### Text:
Processing of magnesium alloys with ultrafine grain structure
by Figueiredo, Roberto Braga, Ph.D., UNIVERSITY OF SOUTHERN CALIFORNIA, 2009, 140 pages; 3368529

Abstract:

The relationship between processing, structure and properties is analyzed in magnesium alloys subjected to equal-channel angular pressing.

Finite element modeling is used to show that the flow softening behavior associated with grain refinement might cause shear localization and billet failure in magnesium alloys processed by ECAP. It also shows that increasing the angle between the channels of the die reduces the accumulated damage in the billets and increasing the material strain rate sensitivity reduces the tendency for shear localization. Both procedures reduce the tendency for billet cracking.

The mechanism of grain refinement in magnesium alloys deformed at moderate temperatures differs from that observed in other metals such as copper and aluminum. Fine grains nucleate along pre-existing grain boundaries in a necklace pattern in coarse-grained magnesium while homogeneous nucleation of fine grains is observed in fine-grained. A bimodal grain size distribution is observed after processing alloys from an initial coarse structure and a homogeneous distribution of ultrafine grains is the outcome of a starting fine one.

### Data for review:
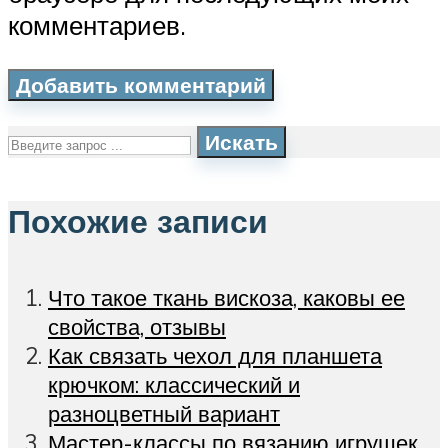
комментариев.
Искать
Похожие записи
Что такое ткань вискоза, каковы ее
свойства, отзывы
Как связать чехол для планшета
крючком: классический и
разноцветный вариант
Мастер-классы по вязанию игрушек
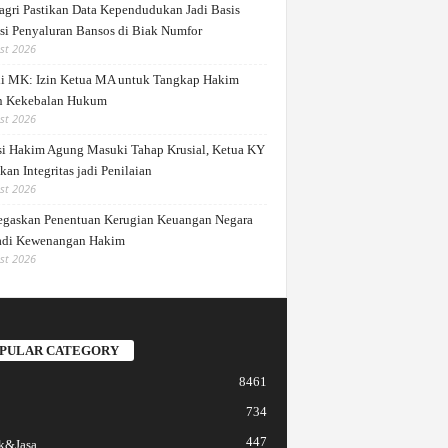
gri Pastikan Data Kependudukan Jadi Basis
si Penyaluran Bansos di Biak Numfor
st 2026
di MK: Izin Ketua MA untuk Tangkap Hakim
 Kekebalan Hukum
st 2026
si Hakim Agung Masuki Tahap Krusial, Ketua KY
an Integritas jadi Penilaian
st 2026
gaskan Penentuan Kerugian Keuangan Negara
di Kewenangan Hakim
st 2026
PULAR CATEGORY
8461
734
447
k&Jasa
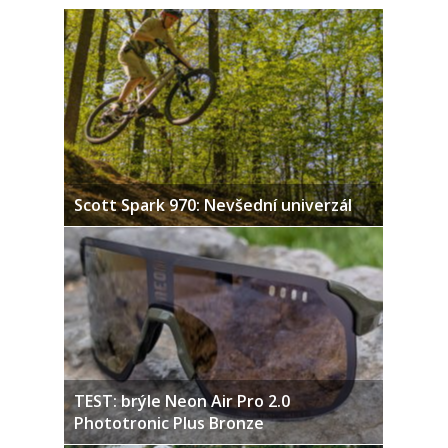
Scott Spark 970: Nevšední univerzál
TEST: brýle Neon Air Pro 2.0
Phototronic Plus Bronze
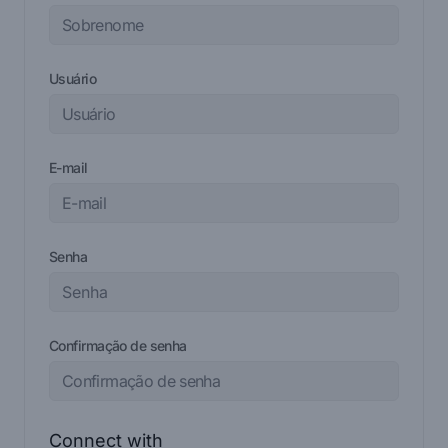
Usuário
E-mail
Senha
Confirmação de senha
Connect with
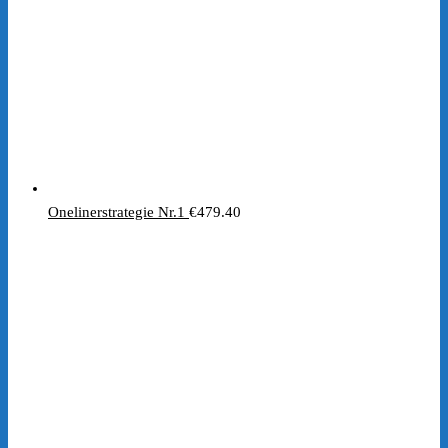
Onelinerstrategie Nr.1
€
479.40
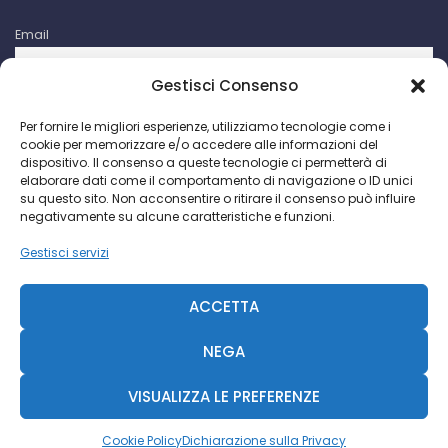
Email
Gestisci Consenso
Iscrivendomi accetto le condizioni d'uso di questo sito. I dati
Per fornire le migliori esperienze, utilizziamo tecnologie come i
raccolti verranno utilizzati per attività di comunicazioni
cookie per memorizzare e/o accedere alle informazioni del
promozionali da parte di Facco Giuseppe & C. S.p.a.
dispositivo. Il consenso a queste tecnologie ci permetterà di
elaborare dati come il comportamento di navigazione o ID unici
su questo sito. Non acconsentire o ritirare il consenso può influire
negativamente su alcune caratteristiche e funzioni.
Gestisci servizi
Facco Giuseppe & C. S.p.a. P.I. IT 00730640158 - 2018 ©
CCIAA Milano N. 393189
ACCETTA
R.S. Trib. MI N. 69935-2092-845 - Cap. Soc. € 468.000 -
Diavolina
NEGA
VISUALIZZA LE PREFERENZE
Diavolina
|
Consulente Web Marketing
Cookie Policy
Dichiarazione sulla Privacy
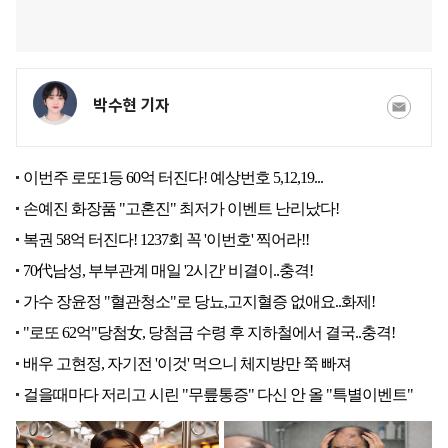
박수현 기자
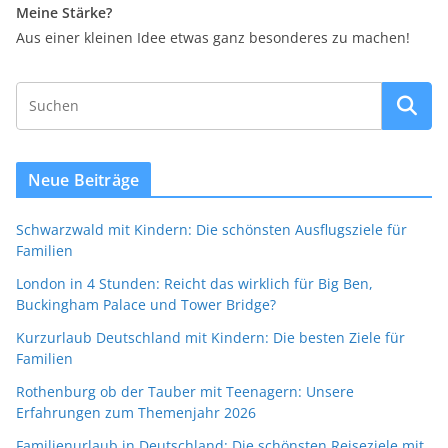
Meine Stärke?
Aus einer kleinen Idee etwas ganz besonderes zu machen!
Neue Beiträge
Schwarzwald mit Kindern: Die schönsten Ausflugsziele für
Familien
London in 4 Stunden: Reicht das wirklich für Big Ben,
Buckingham Palace und Tower Bridge?
Kurzurlaub Deutschland mit Kindern: Die besten Ziele für
Familien
Rothenburg ob der Tauber mit Teenagern: Unsere
Erfahrungen zum Themenjahr 2026
Familienurlaub in Deutschland: Die schönsten Reiseziele mit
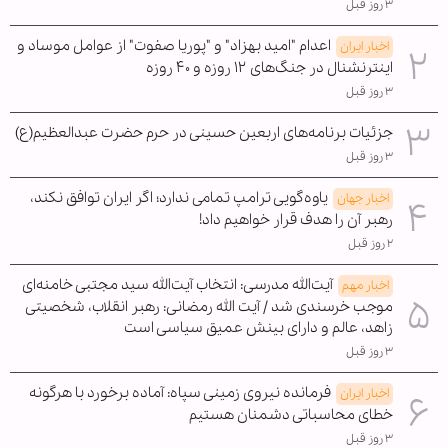
۳ روز قبل
اعدام "امید بهزاد" و "پوریا صفوت" از عوامل موساد و
اخبار ایران
اینترنشنال در جنگ‌های ۱۲ روزه و ۴۰ روزه
۳ روز قبل
جزئیات برنامه‌های اربعین حسینی در حرم حضرت عبدالعظیم(ع)
۳ روز قبل
یاوه‌گویی ترامپ تمامی ندارد؛ اگر ایران توافق نکند،
اخبار جهان
رهبر آن را هدف قرار خواهیم داد!
۲ روز قبل
آیت‌الله مدرسی: انتخاب آیت‌الله سید مجتبی خامنه‌ای
اخبار مهم
موجب خرسندی شد / آیت الله رمضانی: رهبر انقلاب، شخصیتی
زاهد، عالم و دارای بینش عمیق سیاسی است
۳ روز قبل
فرمانده نیروی زمینی سپاه: آماده برخورد با هرگونه
اخبار ایران
خطای محاسباتی دشمنان هستیم
۳ روز قبل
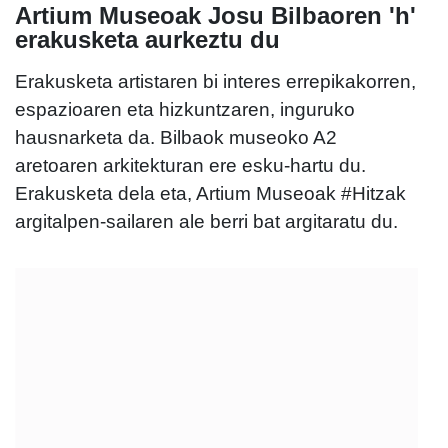
Artium Museoak Josu Bilbaoren 'h'
erakusketa aurkeztu du
Erakusketa artistaren bi interes errepikakorren,
espazioaren eta hizkuntzaren, inguruko
hausnarketa da. Bilbaok museoko A2
aretoaren arkitekturan ere esku-hartu du.
Erakusketa dela eta, Artium Museoak #Hitzak
argitalpen-sailaren ale berri bat argitaratu du.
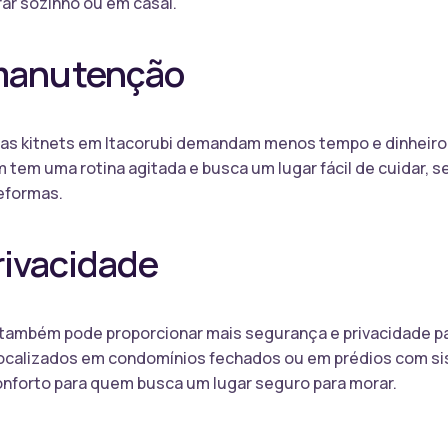
ar sozinho ou em casal.
 manutenção
 as kitnets em Itacorubi demandam menos tempo e dinheir
tem uma rotina agitada e busca um lugar fácil de cuidar, 
eformas.
rivacidade
i também pode proporcionar mais segurança e privacidade p
ocalizados em condomínios fechados ou em prédios com si
onforto para quem busca um lugar seguro para morar.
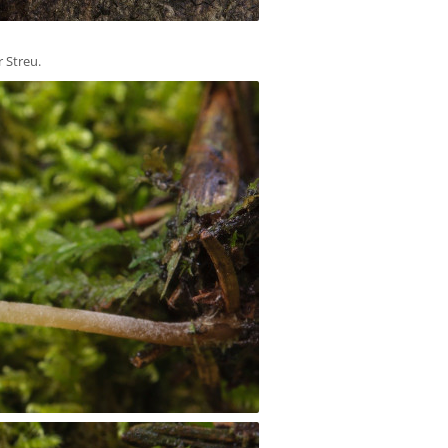
 Streu.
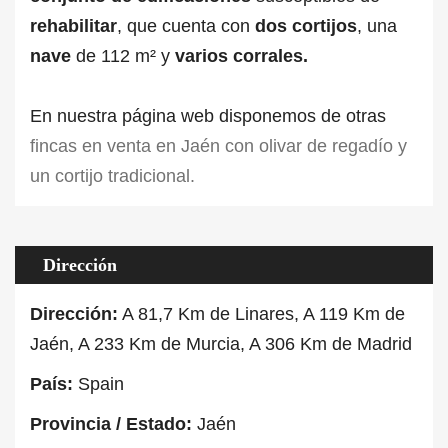
rehabilitar
, que cuenta con
dos cortijos
, una
nave
de 112 m² y
varios corrales.
En nuestra página web disponemos de otras
fincas en venta en Jaén con olivar de regadío y
un cortijo tradicional.
Dirección
Dirección:
A 81,7 Km de Linares, A 119 Km de
Jaén, A 233 Km de Murcia, A 306 Km de Madrid
País:
Spain
Provincia / Estado:
Jaén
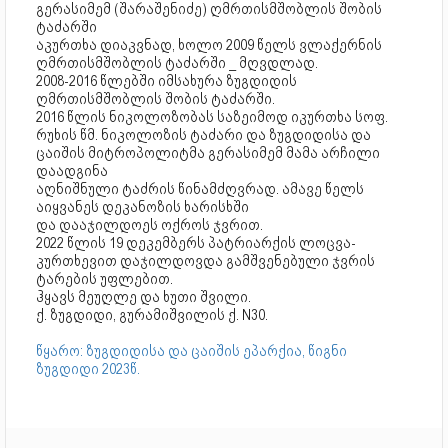
გერასიმემ (შარაშენიძე) ღმრთისმშობლის შობის
ტაძარში
აკურთხა დიაკვნად, ხოლო 2009 წელს ვლაქერნის
ღმრთისმშობლის ტაძარში _ მღვდლად.
2008-2016 წლებში იმსახურა ზუგდიდის
ღმრთისმშობლის შობის ტაძარში.
2016 წლის ნიკოლოზობას საზეიმოდ იკურთხა სოფ.
რუხის წმ. ნიკოლოზის ტაძარი და ზუგდიდისა და
ცაიშის მიტროპოლიტმა გერასიმემ მამა არჩილი
დაადგინა
აღნიშნული ტაძრის წინამძღვრად. ამავე წელს
აიყვანეს დეკანოზის ხარისხში
და დააჯილდოეს ოქროს ჯვრით.
2022 წლის 19 დეკემბერს პატრიარქის ლოცვა-
კურთხევით დაჯილდოვდა გამშვენებული ჯვრის
ტარების უფლებით.
ჰყავს მეუღლე და ხუთი შვილი.
ქ. ზუგდიდი, გურამიშვილის ქ. N30.
წყარო: ზუგდიდისა და ცაიშის ეპარქია, წიგნი
ზუგდიდი 2023წ.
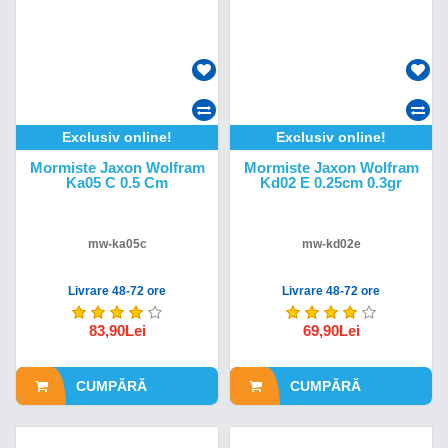
Exclusiv online!
Exclusiv online!
Mormiste Jaxon Wolfram
Mormiste Jaxon Wolfram
Ka05 C 0.5 Cm
Kd02 E 0.25cm 0.3gr
mw-ka05c
mw-kd02e
Livrare 48-72 ore
Livrare 48-72 ore
83,90Lei
69,90Lei
CUMPĂRĂ
CUMPĂRĂ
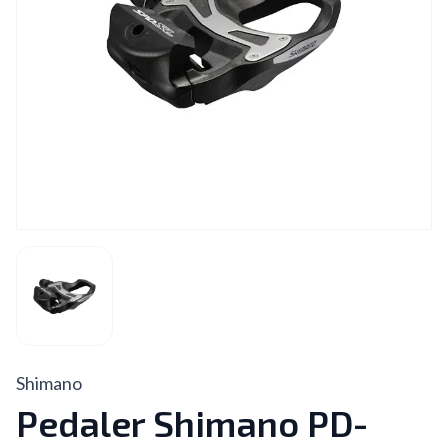
Shimano
Pedaler Shimano PD-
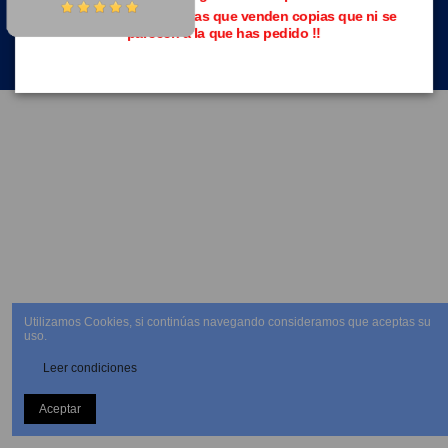
Evita las páginas piratas que venden copias que ni se
parecen a la que has pedido !!
NEWSLETTER
Utilizamos Cookies, si continúas navegando consideramos que aceptas su
uso.
Leer condiciones
Aceptar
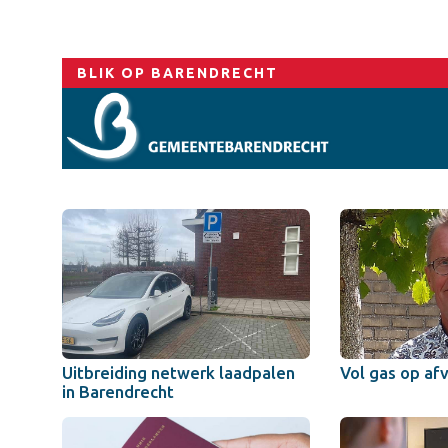
BLIK OP BARENDRECHT
Uitbreiding netwerk laadpalen
Vol gas op af
in Barendrecht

### Tasks to carry out:
1. Can you output the magnesium alloy abstract word for word, between "Finite element modeling" and "for billet cracking.", inclusive?
2. What comes next in the magnesium alloy abstract? Write the following part, starting right after its last sentence.

### Results for each task:
1.
Finite element modeling is used to show that the flow softening behavior associated with grain refinement might cause shear localization and billet failure in magnesium alloys processed by ECAP. It also shows that increasing the angle between the channels of the die reduces the accumulated damage in the billets and increasing the material strain rate sensitivity reduces the tendency for shear localization. Both procedures reduce the tendency for billet cracking.

2.
Experiments and simulations are used to analyze the evolution of texture. It is shown that different components are formed depending on the activity ratio of non-basal slip and processing route. The measured pole figures exhibit features characteristic of high activity of non-basal slip. It is also shown that the development of some texture components and their orientation depends on the initial texture and the die angle which provide the basis for future texture engineering.

Excellent superplastic properties, including a record elongation for a magnesium alloy, were observed after ECAP. Systematic research showed that the structure characteristics prior and after ECAP play significant role on these properties. Grain growth during superplastic deformation causes a strain hardening effect. The experimental results showed good agreement with the theoretical model for grain boundary sliding.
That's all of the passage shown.